What about when management (and financial realities) pushes relentlessly for new options, customizations and deployments? When all time not spent shipping new variants is spent developing features? What then? When is the code going to be refactored? In the developers' spare time?
What about it? Yes, that environment will obviously be less conducive to good code than otherwise. But bad coders will do (a lot!) worse than good coders.
Don't assume that all good code bases out there were written by teams with reasonable, well-defined and stable requirements, plenty of time and money and perfectly enlightened management. Very few projects are like that. Generally, I think you'll find they were written by good developers who kept their heads cool in the face of a range of challenges.
Absolutely, they will also largely not have had bosses that death marched them or changed requirements three times a day - as I said, management do obviously play a role.
Certainly not in spare time. It has to be part of the daily work. I compare it to running a restaurant. Cleaning up the kitchen every night takes time but it has to be done no matter the circumstances. You can't skip it or the health department will come after you.

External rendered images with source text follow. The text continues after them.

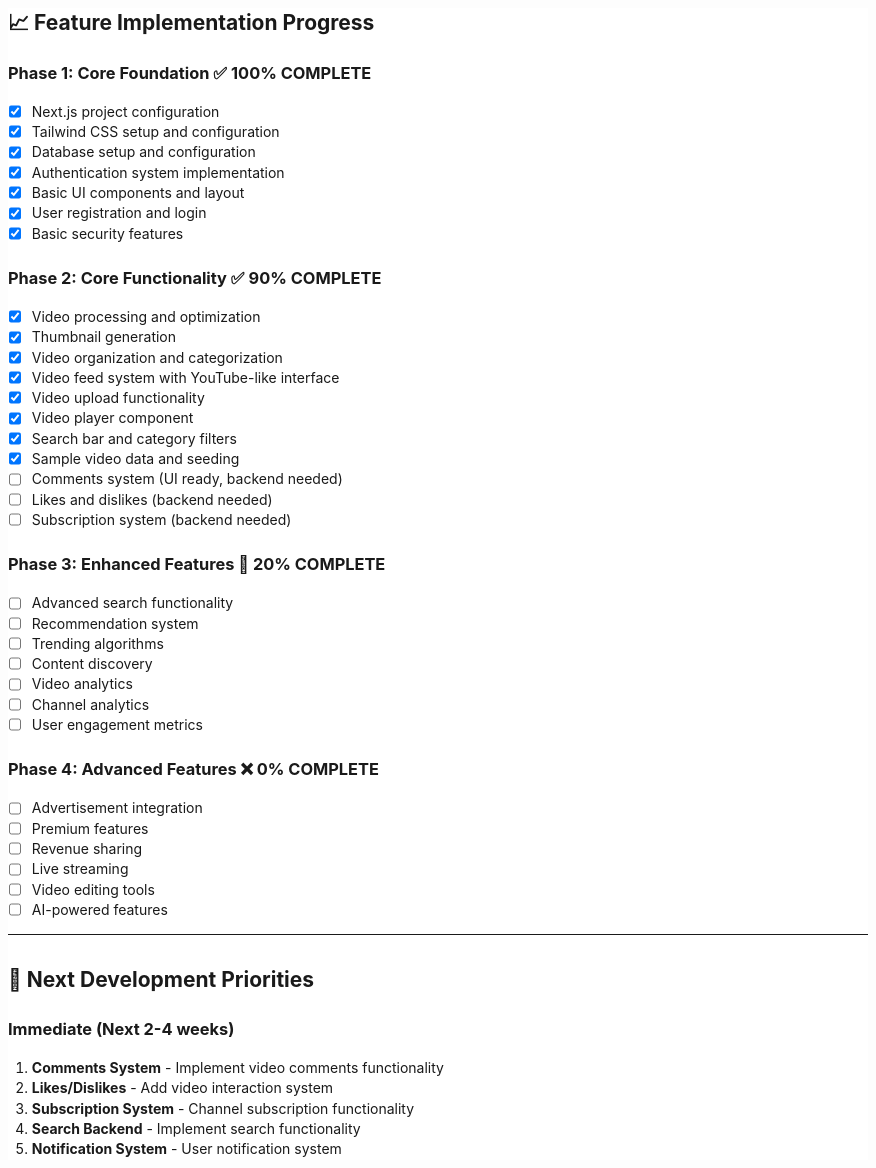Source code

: 
## 📈 **Feature Implementation Progress**

### **Phase 1: Core Foundation** ✅ **100% COMPLETE**
- [x] Next.js project configuration
- [x] Tailwind CSS setup and configuration
- [x] Database setup and configuration
- [x] Authentication system implementation
- [x] Basic UI components and layout
- [x] User registration and login
- [x] Basic security features

### **Phase 2: Core Functionality** ✅ **90% COMPLETE**
- [x] Video processing and optimization
- [x] Thumbnail generation
- [x] Video organization and categorization
- [x] Video feed system with YouTube-like interface
- [x] Video upload functionality
- [x] Video player component
- [x] Search bar and category filters
- [x] Sample video data and seeding
- [ ] Comments system (UI ready, backend needed)
- [ ] Likes and dislikes (backend needed)
- [ ] Subscription system (backend needed)

### **Phase 3: Enhanced Features** 🔄 **20% COMPLETE**
- [ ] Advanced search functionality
- [ ] Recommendation system
- [ ] Trending algorithms
- [ ] Content discovery
- [ ] Video analytics
- [ ] Channel analytics
- [ ] User engagement metrics

### **Phase 4: Advanced Features** ❌ **0% COMPLETE**
- [ ] Advertisement integration
- [ ] Premium features
- [ ] Revenue sharing
- [ ] Live streaming
- [ ] Video editing tools
- [ ] AI-powered features

---

## 🎯 **Next Development Priorities**

### **Immediate (Next 2-4 weeks)**
1. **Comments System** - Implement video comments functionality
2. **Likes/Dislikes** - Add video interaction system
3. **Subscription System** - Channel subscription functionality
4. **Search Backend** - Implement search functionality
5. **Notification System** - User notification system
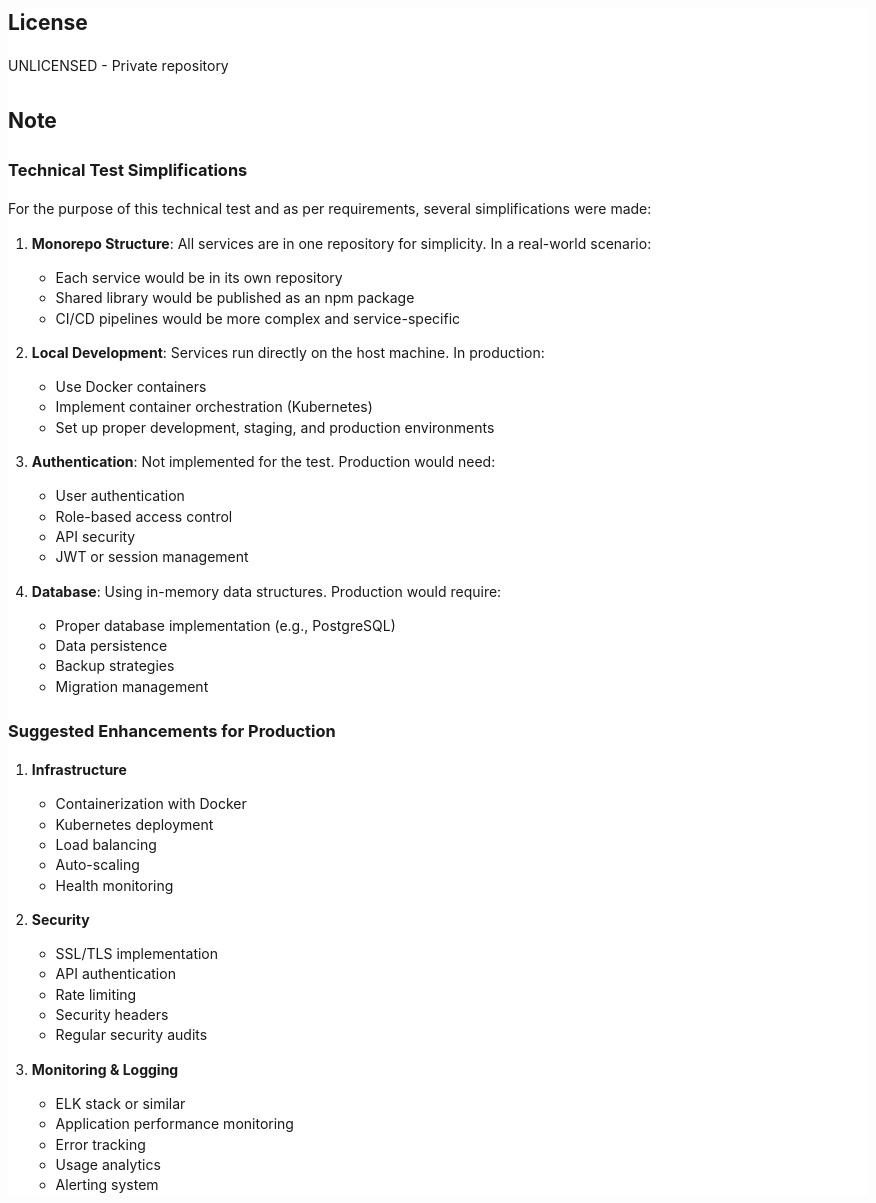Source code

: ## License

UNLICENSED - Private repository

## Note

### Technical Test Simplifications

For the purpose of this technical test and as per requirements, several simplifications were made:

1. **Monorepo Structure**: All services are in one repository for simplicity. In a real-world scenario:
   - Each service would be in its own repository
   - Shared library would be published as an npm package
   - CI/CD pipelines would be more complex and service-specific

2. **Local Development**: Services run directly on the host machine. In production:
   - Use Docker containers
   - Implement container orchestration (Kubernetes)
   - Set up proper development, staging, and production environments

3. **Authentication**: Not implemented for the test. Production would need:
   - User authentication
   - Role-based access control
   - API security
   - JWT or session management

4. **Database**: Using in-memory data structures. Production would require:
   - Proper database implementation (e.g., PostgreSQL)
   - Data persistence
   - Backup strategies
   - Migration management

### Suggested Enhancements for Production

1. **Infrastructure**
   - Containerization with Docker
   - Kubernetes deployment
   - Load balancing
   - Auto-scaling
   - Health monitoring

2. **Security**
   - SSL/TLS implementation
   - API authentication
   - Rate limiting
   - Security headers
   - Regular security audits

3. **Monitoring & Logging**
   - ELK stack or similar
   - Application performance monitoring
   - Error tracking
   - Usage analytics
   - Alerting system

Unfortunately in programming you can get away with taking shortcuts for a long time.
Incidentally, good cooks are extremely tidy, they clean obsessively as they go - and they are under insane pressure, and don't wait for management to allocate time for cleaning.
They clean continously, not primarily to make the end-of-shift cleaning easier, but because it allows them to execute faster, better and more consistently (which in that environment is a necessary condition for executing at all).